## WORK REQUEST:
Starting at the line that contains "8. [style] :  The", return every line down to the end of the records below, exactly as written.

[[ AVAILABLE DATA, beginning ]]

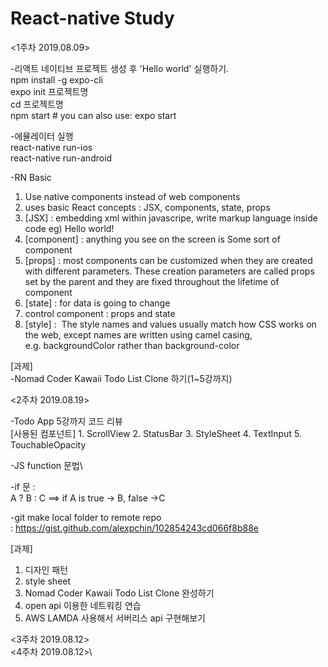 # React-native Study

<1주차 2019.08.09>

  -리액트 네이티브 프로젝트 생성 후 'Hello world' 실행하기.\
     npm install -g expo-cli\
     expo init 프로젝트명\
     cd 프로젝트명\
     npm start # you can also use: expo start
    
   -에뮬레이터 실행\
     react-native run-ios\
     react-native run-android
    
   -RN Basic
   1. Use native components instead of web components
   2. uses basic React concepts : JSX, components, state, props
   3. [JSX] : embedding xml within javascripe, write markup language inside code
      eg) <View><Text>Hello world!</Text></View> 
   4. [component] : anything you see on the screen is Some sort of component
   5. [props] : most components can be customized when they are created with different parameters. These creation parameters                   are called props set by the parent and they are fixed throughout the lifetime of component
   6. [state] : for data is going to change
   7. control component : props and state
   8. [style] :  The style names and values usually match how CSS works on the web, except names are written using camel                        casing, e.g. backgroundColor rather than background-color

  [과제]\
  -Nomad Coder Kawaii Todo List Clone 하기(1~5강까지)
  
<2주차 2019.08.19>

  -Todo App 5강까지 코드 리뷰\
    [사용된 컴포넌트]
    1. ScrollView
    2. StatusBar
    3. StyleSheet
    4. TextInput
    5. TouchableOpacity
    
  -JS function 문법\
  
  -if 문 :\
    A ? B : C ==> if A is true -> B, false ->C
    
  -git make local folder to remote repo\
    : https://gist.github.com/alexpchin/102854243cd066f8b88e
    
  
  [과제]
  1. 디자인 패턴
  2. style sheet
  3. Nomad Coder Kawaii Todo List Clone 완성하기
  4. open api 이용한 네트워킹 연습
  5. AWS LAMDA 사용해서 서버리스 api 구현해보기
    
<3주차 2019.08.12>\
<4주차 2019.08.12>\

[[ AVAILABLE DATA, end ]]

## REPLY TO THE TASK:
   8. [style] :  The style names and values usually match how CSS works on the web, except names are written using camel                        casing, e.g. backgroundColor rather than background-color

  [과제]\
  -Nomad Coder Kawaii Todo List Clone 하기(1~5강까지)
  
<2주차 2019.08.19>

  -Todo App 5강까지 코드 리뷰\
    [사용된 컴포넌트]
    1. ScrollView
    2. StatusBar
    3. StyleSheet
    4. TextInput
    5. TouchableOpacity
    
  -JS function 문법\
  
  -if 문 :\
    A ? B : C ==> if A is true -> B, false ->C
    
  -git make local folder to remote repo\
    : https://gist.github.com/alexpchin/102854243cd066f8b88e
    
  
  [과제]
  1. 디자인 패턴
  2. style sheet
  3. Nomad Coder Kawaii Todo List Clone 완성하기
  4. open api 이용한 네트워킹 연습
  5. AWS LAMDA 사용해서 서버리스 api 구현해보기
    
<3주차 2019.08.12>\
<4주차 2019.08.12>\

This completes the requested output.